In the rain he remembers what he was going to tell her about Ananda. He thought of it on the drive back from the hospital. No. About Sailor. ‘Plumbago,’ he says, the word filling his head. ‘He may have worked in a plumbago mine.’

That night, long past midnight, Anil could still hear the drumming through the rain. It paced and choreographed everything. She kept waiting for its silence.

Sailor’s head, Ananda’s version of him, was already in the village, and it was there that an unknown, unwished-for drummer had attached himself to it, begun playing beside it. Anil knew it was unlikely that identification would occur. There had been so many disappearances. She knew it was not the head that would give the skeleton a name but his markers of occupation. So she and Sarath would go now to the villages in the region where there were plumbago-graphite mines.

The drum continued its intricate antiphonal pulse, like steps that led them down a stairway to the sea. The drumming would stop only when there was a name provided for the head. But that night it didn’t stop.

The Mouse

When Gamini’s wife, Chrishanti, left their marriage, he remained in the house for a week, surrounded by all the things he had never wished for-state-of-the-art kitchen equipment, her zebra-striped table mats. Without her presence the gardener and sweeper and cook loosened away from necessity. He let his driver go. He would walk to Emergency Services. At the end of that first week he left the house and stayed at the hospital, where he knew he could always find a bed; this way he could rise at dawn and soon be in surgery. Now and then his hand slapped his breast pocket for the pen Chrishanti had given him, which he had lost, but he missed little of his past life.
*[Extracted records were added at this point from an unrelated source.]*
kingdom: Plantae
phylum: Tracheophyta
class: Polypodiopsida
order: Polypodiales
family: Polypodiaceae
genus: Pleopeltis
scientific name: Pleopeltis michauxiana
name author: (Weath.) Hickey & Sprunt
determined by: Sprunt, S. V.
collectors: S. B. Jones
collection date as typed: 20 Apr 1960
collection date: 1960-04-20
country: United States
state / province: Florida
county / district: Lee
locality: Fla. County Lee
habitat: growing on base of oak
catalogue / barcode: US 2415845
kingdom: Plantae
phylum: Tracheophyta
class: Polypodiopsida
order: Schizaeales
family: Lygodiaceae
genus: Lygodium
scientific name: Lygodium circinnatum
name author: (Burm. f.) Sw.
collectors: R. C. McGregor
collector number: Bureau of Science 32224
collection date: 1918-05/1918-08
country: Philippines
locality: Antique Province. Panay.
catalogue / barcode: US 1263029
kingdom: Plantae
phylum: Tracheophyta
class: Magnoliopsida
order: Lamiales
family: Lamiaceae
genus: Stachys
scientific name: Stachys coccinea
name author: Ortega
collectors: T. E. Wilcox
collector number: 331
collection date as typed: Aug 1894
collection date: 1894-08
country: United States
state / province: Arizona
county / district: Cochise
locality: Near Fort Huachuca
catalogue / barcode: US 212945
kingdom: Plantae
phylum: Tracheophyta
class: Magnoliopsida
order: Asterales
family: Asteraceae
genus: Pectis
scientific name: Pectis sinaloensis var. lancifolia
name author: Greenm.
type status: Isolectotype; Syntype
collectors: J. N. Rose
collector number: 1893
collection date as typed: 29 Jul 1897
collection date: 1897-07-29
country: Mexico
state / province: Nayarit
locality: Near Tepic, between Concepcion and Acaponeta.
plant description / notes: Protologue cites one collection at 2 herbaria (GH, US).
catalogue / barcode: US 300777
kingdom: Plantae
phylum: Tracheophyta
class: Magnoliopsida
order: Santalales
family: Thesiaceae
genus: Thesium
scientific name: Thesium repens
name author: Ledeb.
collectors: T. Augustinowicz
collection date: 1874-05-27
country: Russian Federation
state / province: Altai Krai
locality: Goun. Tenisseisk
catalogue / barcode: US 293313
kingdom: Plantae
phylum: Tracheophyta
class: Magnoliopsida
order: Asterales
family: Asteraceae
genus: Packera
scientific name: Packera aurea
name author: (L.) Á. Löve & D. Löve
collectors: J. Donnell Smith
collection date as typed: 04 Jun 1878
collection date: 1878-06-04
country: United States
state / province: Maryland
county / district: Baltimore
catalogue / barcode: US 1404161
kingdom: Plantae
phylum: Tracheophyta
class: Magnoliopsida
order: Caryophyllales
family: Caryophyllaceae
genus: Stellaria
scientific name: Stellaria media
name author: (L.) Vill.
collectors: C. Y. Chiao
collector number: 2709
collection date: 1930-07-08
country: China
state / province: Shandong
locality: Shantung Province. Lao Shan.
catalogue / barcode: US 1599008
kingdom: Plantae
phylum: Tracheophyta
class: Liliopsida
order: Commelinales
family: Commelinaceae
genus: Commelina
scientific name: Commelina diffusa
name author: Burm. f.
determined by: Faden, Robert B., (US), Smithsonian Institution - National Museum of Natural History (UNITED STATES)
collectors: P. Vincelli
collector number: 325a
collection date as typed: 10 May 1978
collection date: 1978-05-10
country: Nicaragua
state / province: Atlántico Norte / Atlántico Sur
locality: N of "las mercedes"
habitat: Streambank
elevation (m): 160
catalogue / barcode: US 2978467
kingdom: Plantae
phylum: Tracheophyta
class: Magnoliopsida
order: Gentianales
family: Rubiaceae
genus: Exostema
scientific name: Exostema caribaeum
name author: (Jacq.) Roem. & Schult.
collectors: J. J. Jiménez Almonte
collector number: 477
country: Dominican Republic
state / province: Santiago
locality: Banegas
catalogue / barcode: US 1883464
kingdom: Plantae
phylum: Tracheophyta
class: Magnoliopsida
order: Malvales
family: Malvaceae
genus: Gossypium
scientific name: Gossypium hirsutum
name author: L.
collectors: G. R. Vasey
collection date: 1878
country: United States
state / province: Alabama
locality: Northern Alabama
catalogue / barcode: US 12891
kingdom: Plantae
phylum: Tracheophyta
When his brother phoned, concerned, he told him he did not want his concern. He was already taking pills with a protein drink so he could be continuously awake to those dying around him. In diagnosing a vascular injury, a high index of suspicion is necessary. If he had not been such a good doctor his behaviour would have been reported. He knew that what he was able to do in the hospital was his only societal value. It was where he met his fate, this offstage battle with the war. He ignored war news. He was told he had begun to smell, and for some reason this distressed him. He hoarded Lifebuoy soap and showered three times a day.